Carney pitches in NYC

The findings arrive against the backdrop of an aggressive investment pitch from Ottawa.

Mark Carney wrapped up a visit to New York City on Wednesday, where he addressed the Economic Club of New York and held meetings with top executives, fund managers, and entrepreneurs. The government's goal is to catalyse more than $1 trillion in total investment over five years — in energy, transportation, data, and defence — supported by roughly $280 billion in federal capital commitments designed to draw in public, private, and institutional partners.

"Canada has what the world wants," Carney said. "We're an energy superpower with access to 1.5 billion consumers around the world through our free trade agreements, and we're projected to have the second-fastest growth in the G7 this year and next. Canada's new government is capitalising on these advantages to drive billions in new investment into Canada. These investments will make us a stronger partner to our allies abroad, including the United States, and build a stronger, more prosperous economy for all Canadians."

The government points to genuine competitive strengths: a AAA credit rating, the lowest net debt-to-GDP ratio in the G7, seven of the world's 50 safest banks, and as of May, a ranking as the most attractive market for infrastructure investment globally, according to the Global Infrastructure Investor Association.

Canada also holds 16 free trade agreements covering 51 countries, giving preferential access to roughly 1.5 billion consumers representing two-thirds of global GDP.

Tax cuts

Whether those advantages translate into the structural improvements that economists say are needed is a separate question. The Canadian Federation of Independent Business is making the case that the federal tax framework for small businesses is itself part of the problem and that Ottawa has been conspicuously slow to act while provinces have moved ahead.
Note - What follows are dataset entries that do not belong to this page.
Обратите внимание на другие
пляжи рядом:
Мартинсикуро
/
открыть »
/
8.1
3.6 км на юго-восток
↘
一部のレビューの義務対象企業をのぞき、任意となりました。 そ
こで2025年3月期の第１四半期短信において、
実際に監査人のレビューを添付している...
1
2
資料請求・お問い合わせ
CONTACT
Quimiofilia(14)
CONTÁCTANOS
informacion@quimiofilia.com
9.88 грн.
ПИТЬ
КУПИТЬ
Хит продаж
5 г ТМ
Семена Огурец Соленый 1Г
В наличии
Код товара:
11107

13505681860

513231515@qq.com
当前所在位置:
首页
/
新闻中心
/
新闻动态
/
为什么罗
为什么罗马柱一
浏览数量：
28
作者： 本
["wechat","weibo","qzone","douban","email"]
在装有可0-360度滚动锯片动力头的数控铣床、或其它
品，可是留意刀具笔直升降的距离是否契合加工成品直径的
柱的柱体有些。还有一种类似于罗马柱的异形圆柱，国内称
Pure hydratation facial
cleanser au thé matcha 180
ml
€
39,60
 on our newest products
Three provinces (Ontario, Quebec, and Newfoundland and Labrador) announced plans this spring to substantially reduce their small business corporate tax rates. Prince Edward Island and Nova Scotia have also cut rates and lifted the income threshold under which those rates apply in recent years. The federal rate, meanwhile, has sat at 9% since 2019.
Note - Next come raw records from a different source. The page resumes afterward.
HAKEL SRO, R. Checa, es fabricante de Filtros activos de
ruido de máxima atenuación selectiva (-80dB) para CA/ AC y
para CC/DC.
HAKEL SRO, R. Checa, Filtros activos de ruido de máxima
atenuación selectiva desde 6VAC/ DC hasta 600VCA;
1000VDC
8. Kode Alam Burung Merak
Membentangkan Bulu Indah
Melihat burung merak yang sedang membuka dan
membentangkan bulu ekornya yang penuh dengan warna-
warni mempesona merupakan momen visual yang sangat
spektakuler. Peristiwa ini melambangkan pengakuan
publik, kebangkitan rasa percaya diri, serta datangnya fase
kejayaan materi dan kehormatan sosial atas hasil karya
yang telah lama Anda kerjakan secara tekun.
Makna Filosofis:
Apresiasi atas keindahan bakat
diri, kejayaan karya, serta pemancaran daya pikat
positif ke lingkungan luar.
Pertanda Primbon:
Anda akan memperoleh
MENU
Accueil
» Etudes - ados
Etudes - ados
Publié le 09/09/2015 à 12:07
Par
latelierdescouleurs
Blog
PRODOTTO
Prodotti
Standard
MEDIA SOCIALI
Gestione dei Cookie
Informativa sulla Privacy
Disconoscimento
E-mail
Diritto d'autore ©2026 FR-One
"Since the last federal small business rate reduction, five provinces have made progress in reducing their corporate tax rates on small businesses," said CFIB president Dan Kelly. "And while the federal rate has been stuck at 9% since 2019, provincial rates now range from 1% to 2.5% in all provinces, other than Manitoba's country-leading rate of 0%."
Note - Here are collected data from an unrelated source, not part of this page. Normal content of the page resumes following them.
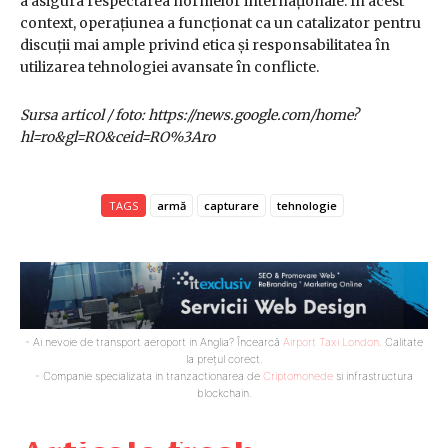
a asigura respectarea normelor internaționale. În acest
context, operațiunea a funcționat ca un catalizator pentru
discuții mai ample privind etica și responsabilitatea în
utilizarea tehnologiei avansate în conflicte.
Sursa articol / foto: https://news.google.com/home?
hl=ro&gl=RO&ceid=RO%3Aro
TAGS
armă
capturare
tehnologie
- Ai nevoie de transport aeroport in Anglia? Încearcă
Airport Taxi London
. Calitate
la prețul corect.
- Companie specializata in tranzactionarea de
Criptomonede
si infrastructura
blockchain.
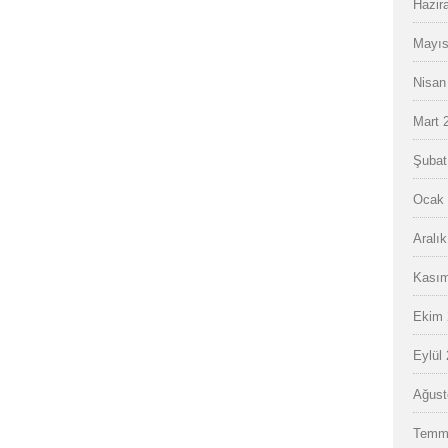
Hazir
Mayıs
Nisan
Mart 
Şubat
Ocak 
Aralı
Kasım
Ekim 
Eylül
Ağust
Temm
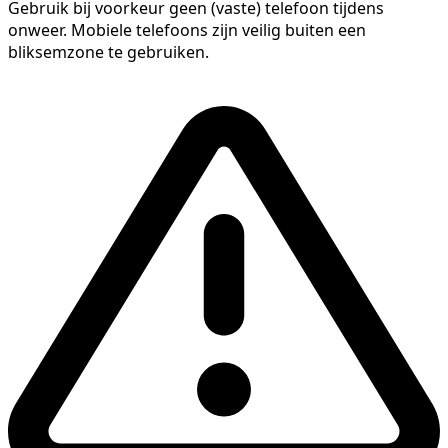
Gebruik bij voorkeur geen (vaste) telefoon tijdens
onweer. Mobiele telefoons zijn veilig buiten een
bliksemzone te gebruiken.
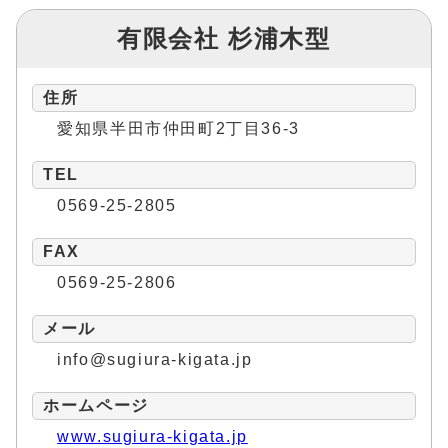
有限会社 杉浦木型
住所
愛知県半田市仲田町2丁目36-3
TEL
0569-25-2805
FAX
0569-25-2806
メール
info@sugiura-kigata.jp
ホームページ
www.sugiura-kigata.jp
The CFIB is calling on Ottawa to cut the federal rate to 6% and raise the small business deduction threshold from $500,000 to more than $700,000 — a level the federation argues is the minimum needed just to keep pace with inflation since the threshold was last adjusted. Parliament's industry committee has recommended going further to $1 million, as a productivity measure.

The federation is also pushing back on a common argument used against the small business tax deduction — that it discourages firms from growing past the income ceiling. Its analysis found only about 5,900 businesses have corporate income near the threshold. After adjustments, just 3,900 — or 0.4% of deduction claimants — appear to be curtailing growth because of it, meaning 99.6% of claimants are not limiting their expansion for that reason.

"Investment is weak, costs are rising, and fewer Canadians are starting businesses," said Simon Gaudreault, the CFIB's chief economist and vice-president of research. "That's a clear signal it's time to take a hard look at how competitive Canada's tax system is for entrepreneurs. Instead of picking winners and losers with giant subsidy cheques from Ottawa, government need to look at real data and cut taxes so small firms can succeed."

The Fraser Institute's conclusion is unambiguous: Canada's capital investment and productivity emergency persists regardless of which measure is applied, and substantial increases in spending on assets critical to productivity growth are needed before the country can credibly declare it over.

Carney's New York offensive may attract attention and commitments from global capital markets, but the underlying data suggest the foundations for sustained investment-led growth remain fragile.